Using only commercially available components is only one part of making the exoskeleton cost-effective by removing the need for custom components. While this would make up some of the cost, what makes this device cost-effective is the manufacturing method. Previous designs from our laboratory were machined from aluminum, which not only resulted in a heavier exoskeleton, but also required greater time, cost, and experience to manufacture. This fabrication method also limited part and assembly design due to the inherent nature of subtractive manufacturing. By switching to thermoplastic, the device was lightened significantly, but the manufacturing method then also had to be reconsidered.
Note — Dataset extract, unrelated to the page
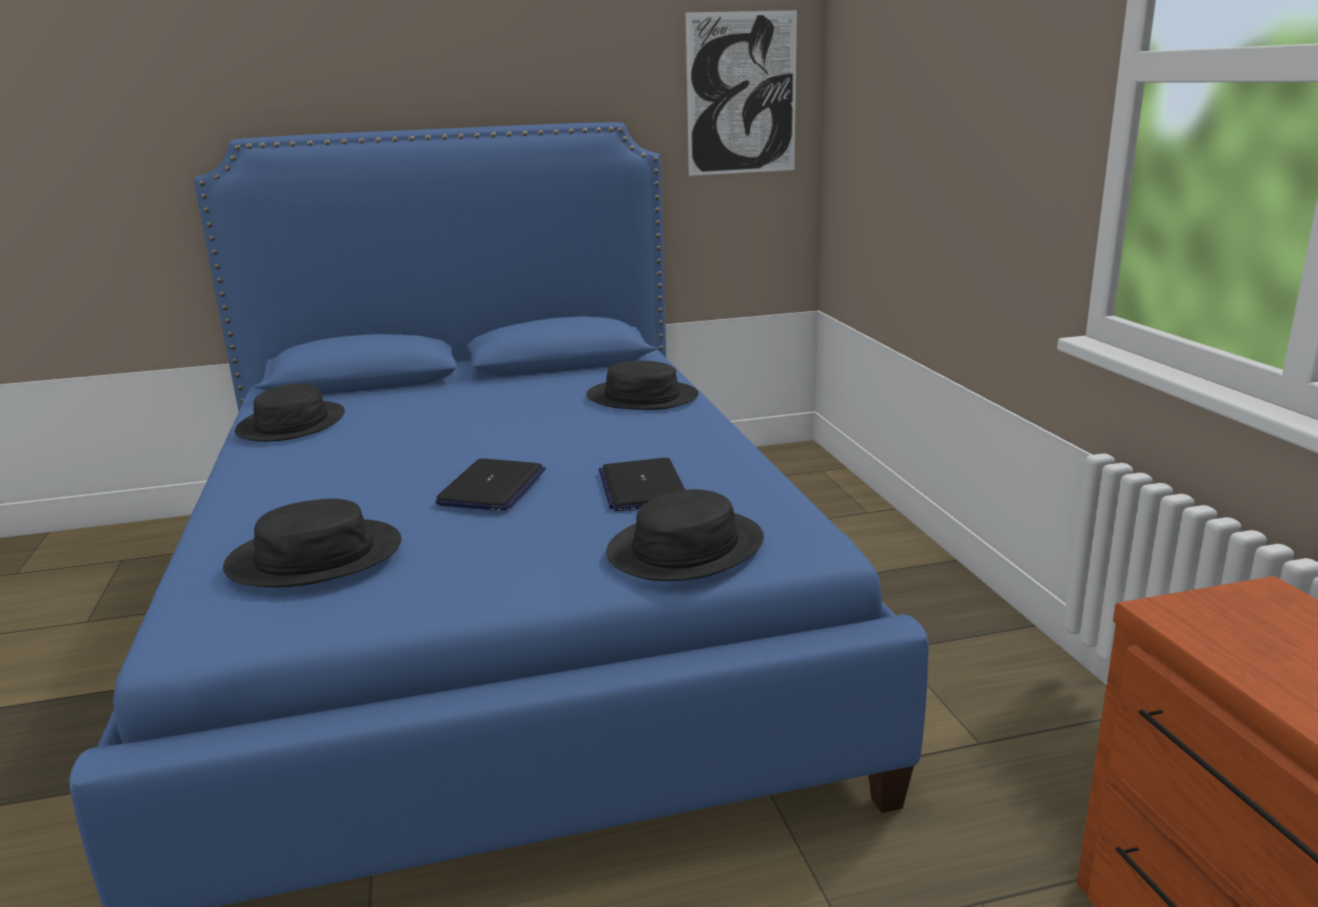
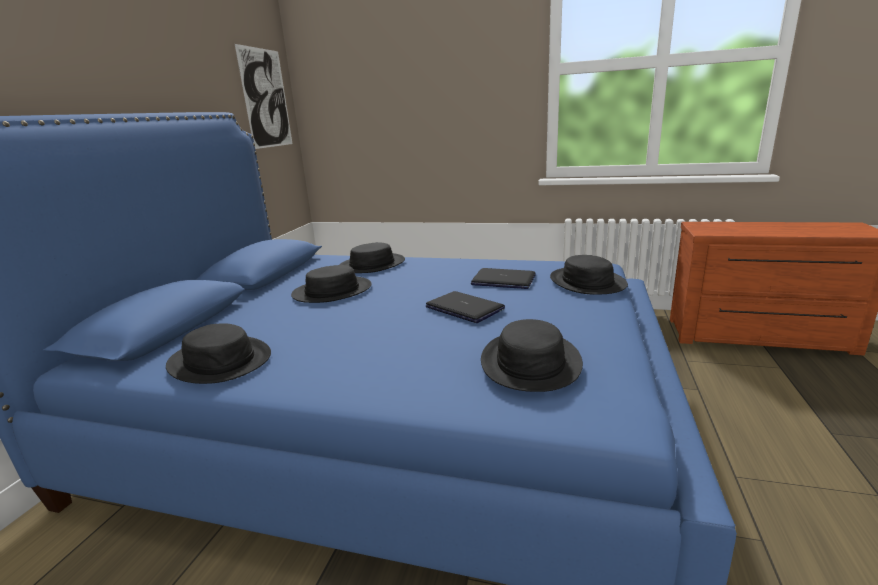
camera: 60 degrees left, 0 degrees up
none -> black hat [291,265,372,303]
Subtractive manufacturing of plastic would have largely the same problems as subtractive manufacturing of metals, and forming/molding would require an excess of 20 different molds (as each part in our device is unique to each finger) and would limit the design and assembly of the parts, as interconnected pieces cannot be formed/molded. Therefore, a main design consideration that makes the exoskeleton cost effective is the move to additive manufacture, specifically fused deposition modeling (FDM). Not only is material cost low, labor cost and time is also much lower. By using additive manufacturing, the need for expert machining, design and assembly restrictions, and the cost of developing molds was removed. This design fits into the niche of where additive manufacturing makes production cost effective, with low production volume and high complexity.